AMS4640 alloy is a reasonably new alloy used extensively in the aeorspace, mining and naval industries and was designed to be a very stong, highly corrosion resistant material that has excellent wear properties including use in self mating situations such as bushings, bearings and prop shafts.

By comparison Nickel Silver is not considered to be a particularily strong material, however when the right alloy is drawn it can be a moderate to strong material depending upon its alloy and degree to which is is drawn.

An advantage that NS has over AMS4640 from the manufacturing point of view is that being essentially a brass it can be cold formed and it can be soldered and being softer it is able to be machined much easier and faster than AMS4640. It also costs less than AMS4640.

Due to the aluminium content of AMS4640 cold forming isn't possible. Aluminium contrary to what you may imagine is a very stiff material in this alloy so it prevents cold forming.
Also, due to the aluminium content, almost immediately upon cutting a fresh surface a microscopic layer of aluminium oxide forms and this prevents soldering.

This aluminium oxide is a good thing though because it helps prevent corrosion of the alloy.

Some of these properties, desireable as they are in the finished ferrule complicate manufacturing and necessitate them being machined.

However, all of this together means that the resulting ferrules made from AMS4640 are lighter, stronger and more corrosion resistant than can be made using NS in any form at all, be it rod or tube.

Although the ferrules initially look almost the same as NS in colour they do in time take on a bronze colouration they can be blued using the same bluing formulas as used in bluing NS.

Comparing AMS4640, Duronze (C64200) and NS you can see AMS4640 is the stronger of all the alloys listed in the following chart of nominal strengths and just below it mass:

Alloy............Tensile MPa......Yield MPa
AMS 4640.............760.............470
Duronze C64200 ....620.............310 AKA AMS 4631 THE Duronze
Duronze C95400 ....655.............310
NS Rod CA754........434.............220
NS CA752 18% FULL DRAWN Tensile MPa 655

NS CA752............ 0.316 lb/Cubic inch
AMS 4640.............0.274 lb/Cubic inch

Clearly AMS 4640 is the outstanding material and it has largely superseded Duronze in most of the aerospace applications it was used for in the past.
AMS 4640 as already stated can also be blued just like NS using most of the same solutions.

As well as this AMS 4640 is 13% lighter than 18% NS while being around 15%-20% stronger. In my opinion it is the best material to make ferrules from.

Strength of materials wise, at its most basic the Ultimate Tensile Strength (UTS) is the greatest resistance to a force applied to a material that it may withstand before it fails in tension while the Yield is the force required to cause the material to enter its plastic deformation stage on the way to its UTS just before it fails.

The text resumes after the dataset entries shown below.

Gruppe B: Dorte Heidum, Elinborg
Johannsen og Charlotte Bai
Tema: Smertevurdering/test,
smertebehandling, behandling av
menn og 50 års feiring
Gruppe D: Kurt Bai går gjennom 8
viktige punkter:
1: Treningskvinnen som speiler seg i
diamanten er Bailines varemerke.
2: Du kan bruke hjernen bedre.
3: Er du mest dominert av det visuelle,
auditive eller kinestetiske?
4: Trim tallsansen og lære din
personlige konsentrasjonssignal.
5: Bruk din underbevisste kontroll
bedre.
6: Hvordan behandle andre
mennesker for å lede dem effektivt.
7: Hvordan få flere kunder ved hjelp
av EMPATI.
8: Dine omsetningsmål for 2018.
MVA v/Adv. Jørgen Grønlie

Once the forces have exceeded the UTS of the material it will continue to deform requiring less force to do so until it fails.

Special note must be made for Nickel Silver because of the way the ferrules are made.

1stly it's difficult to give accurate figures for NS as the term Nickel Silver covers a whole range of different alloys varying in the amounts of nickel which is where it derives it's strength from less than 12% to 18%. Aluminium bronzes derive their strength mainly from the aluminium content with the nickel adding further strength.

Also, the term drawn covers a lot as it could be 1/4, 1/2, 3/4 or fully drawn and each will have it's own yield point because each is at a different stage of reaching the UTS.
Because of this I have shown a NS of 18% nickel that is used as rod stock as well as fully drawn to allow a best case comparrison.

Drawn ferrules or ferrules made of drawn tube by definition place the ferrules inside of the plastic deformation curve Yield point but short of the UTS.

Fully drawn NS is very close to the Ultimate Tensile Strength of the material and while it has not yet reached the Ultimate Tensile Strength of the material it is close to it.

This is why well designed drawn ferrules of nickel silver are stronger than machined nickel silver ferrules, even if the alloys are identical which they normally aren't.

The machined NS ferrule hasn't yet reached its Yield stage when made, but having a relatively low yield point reaches it in use allowing the ferrule to become loose in time.
To alievate this problem machined nickel silver ferrules may be made thicker walled than you would make them from tube making them heavier.
The drawn ferrule is already beyond the Yield point closer to the UTS so stronger.

However for a drawn NS ferule to be strong enough to work well it also has to be drawn to close to its UTS.

But AMS 4640 is the strongest material of all listed drawn or machined.
The nominal UTS of AMS 4640 is about 20% higher than Duronze and fully drawn 18% NS.

As noted, the downside to using AMS 4640 is that it's un-suitable for cold forming or reliable soldering so it must be machined and maching it is realtively slow going.

The up side is that there are no solder joints at all and because its strength is superior to fully drawn 18% NS the ferrule is stronger even though it is machined.

Obviously, NS works, it always has but for all of these reason I believe that Nickel Aluminium Bronze makes the superior ferrule and the extra few dollars that it costs over NS due to the relative difficulties in machining it is not that much. Since the ferrules are machined I'd rather use AMS 4640 than Duronze.

Also I can be assured of always obtaining the correct alloy because it is an aerospace standard material and when I buy it I am provided with an annalysis report of each batch I buy. An example is below with Yield and UTS shown in ksi (1 ksi = 6.879MPa):

As you can see this particular batch shows a Yield of 661MPa and UTS of 868MPa.